Every statistics project I’ve touched, every colleague’s deck I’ve reviewed, the p-value sits at the end like a verdict. Pass or fail. Significant or not. Almost everyone I’ve worked with runs frequentist analyses. Most of them probably don’t know that word. They’re just following the textbook they were handed in school.
I was the same. No stats background out of college, just thrown into analytics. And the p-value made sense to me because it’s clean: no priors, no assumptions, reproducible by anyone. You get a number and you move on. And thats the trap that I and a lot of data teams I have encountered.
McElreath’s Statistical Rethinking opened Chapter 1 with something that reframed how I think about all of this. Statistical models are golems, just some clay robots that follow instructions exactly and have no judgment. They don’t know when the question is wrong. They don’t know when you’re misreading the output. They just compute.

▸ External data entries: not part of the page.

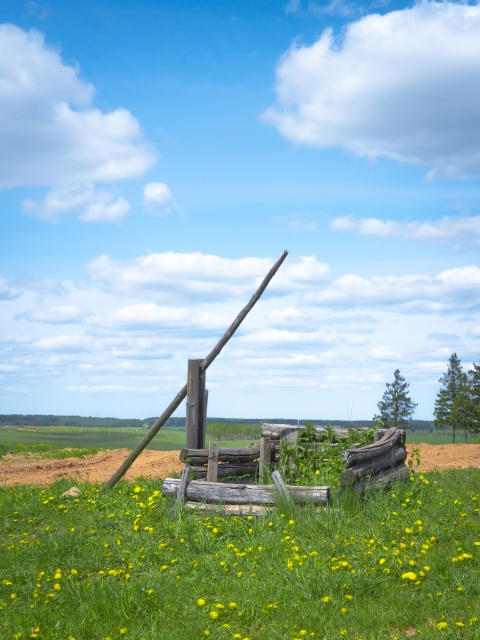
Locate an element on the screen. This screenshot has height=640, width=480. weathered wood fence at center is located at coordinates (229, 474).

Which is in front, point (179, 563) or point (115, 470)?

Point (179, 563)

Which of these two, yellow grass at center or rustic wooden pole at center, stands taller?

Standing taller between the two is rustic wooden pole at center.

Is point (474, 634) less distant than point (235, 317)?

Yes, it is.

This screenshot has height=640, width=480. Identify the location of yellow grass at center. (241, 564).

Which is more to the left, yellow grass at center or weathered wood fence at center?

yellow grass at center is more to the left.

How much distance is there between yellow grass at center and weathered wood fence at center?

yellow grass at center is 3.46 feet away from weathered wood fence at center.

Does point (84, 564) come closer to viewer compared to point (249, 468)?

Yes, it is in front of point (249, 468).

Identify the location of yellow grass at center. (241, 564).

The p-value is a golem. It just computes. The problem is what we think it’s doing.
What a p-value actually says
The probability of obtaining a test statistic at least as extreme as the one observed, assuming the null hypothesis is true.
It doesn’t tell you your hypothesis is true. It doesn’t confirm the effect is real. It answers one question: if the world were dull and nothing were happening, how often would data this weird show up by accident?

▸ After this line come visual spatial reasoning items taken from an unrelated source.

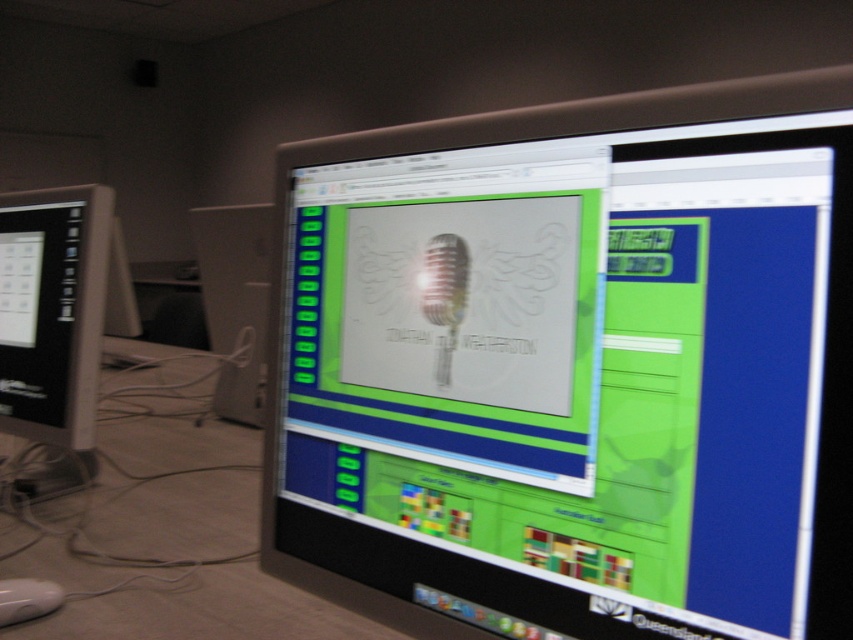
Question: From the image, what is the correct spatial relationship of matte black monitor at center in relation to matte black monitor at left?

Choices:
 (A) right
 (B) left

Answer: (A)

Question: Which point appears closest to the camera in this image?

Choices:
 (A) (88, 296)
 (B) (820, 163)

Answer: (B)

Question: Which of these objects is positioned closest to the matte black monitor at left?

Choices:
 (A) matte black monitor at center
 (B) white plastic computer tower at center-left
 (C) white plastic mouse at lower left

Answer: (C)

Question: Which is nearer to the white plastic mouse at lower left?

Choices:
 (A) white plastic computer tower at center-left
 (B) matte black monitor at left

Answer: (B)

Question: Does matte black monitor at center have a smaller size compared to white plastic computer tower at center-left?

Choices:
 (A) yes
 (B) no

Answer: (B)

Question: Considering the relative positions of matte black monitor at center and white plastic computer tower at center-left in the image provided, where is matte black monitor at center located with respect to white plastic computer tower at center-left?

Choices:
 (A) above
 (B) below

Answer: (B)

Low p-value means your data looks strange in the null world. Something might be going on. It cannot say what, or how much, or whether your specific explanation is right, because many different hypotheses can produce the same result.
The coin: flip it 20 times, get 15 heads. A fair coin does that roughly 2% of the time. p = 0.02. Suspicious but not proof the coin is rigged. Grounds for doubt. That’s all.

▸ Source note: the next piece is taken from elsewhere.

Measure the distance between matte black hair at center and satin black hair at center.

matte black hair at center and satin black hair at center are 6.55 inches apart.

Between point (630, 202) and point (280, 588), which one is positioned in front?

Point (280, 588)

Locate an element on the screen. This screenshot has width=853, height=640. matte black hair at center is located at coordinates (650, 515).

| Result | What people think | What it means |
|---|---|---|
| Low p-value | “Real effect. Not a fluke.” | “Data fits poorly in a null world. Something might be up.” |
| High p-value | “No effect. Just noise.” | “The null explains this fine. Can’t rule out ‘nothing’ yet.” |
Where it breaks
P-hacking
Analyst needs a win. Slices the data by age, region, device, time period, runs tests until p < 0.05 lands somewhere. That number goes in the deck.
The p-value assumes you ran one test. Run 20 and you will find significance somewhere even when nothing is real. Every individual test was correct. The analyst broke it by picking the lucky one.
“Not significant” read as “no effect”
HR tests a wellness program on 40 people. Retention ticks up slightly. p = 0.15. Program gets cancelled: “data shows it doesn’t work.”
A high p-value is not evidence of nothing. It’s insufficient evidence to conclude something. The sample was probably just too small to see a real effect. Those aren’t the same situation.
Significance mistaken for importance
Product team A/B tests button color on 2 million users. Blue wins: p < 0.0001. Months of engineering follow.
The actual difference was 0.003% more clicks. At that scale, nearly everything is significant. The p-value measures consistency, not size. Effect size tells you whether to care. A tiny p with a tiny effect is still a tiny effect.
Correlation read as cause
Retail chain finds louder store music correlates with higher spend, statistically significant. Volume goes up everywhere.
Loud music was concentrated in high-income urban stores that were always going to outspend. The model found a pattern. It said nothing about why. Many different processes produce the same statistical result, which is exactly the H → P → M problem McElreath spends the chapter on.
The actual problem
All four mistakes share one root: treating a model verdict as the answer to a research question.
Testing a null hypothesis is not the goal. p < 0.05 is a gate, not a destination. It means a signal exists worth examining, not a conclusion worth acting on. The questions that matter come after: How large is the effect? What alternative explanations fit the same data? What causal process would actually generate this pattern?
The golem gives you a number. What the number means is your problem.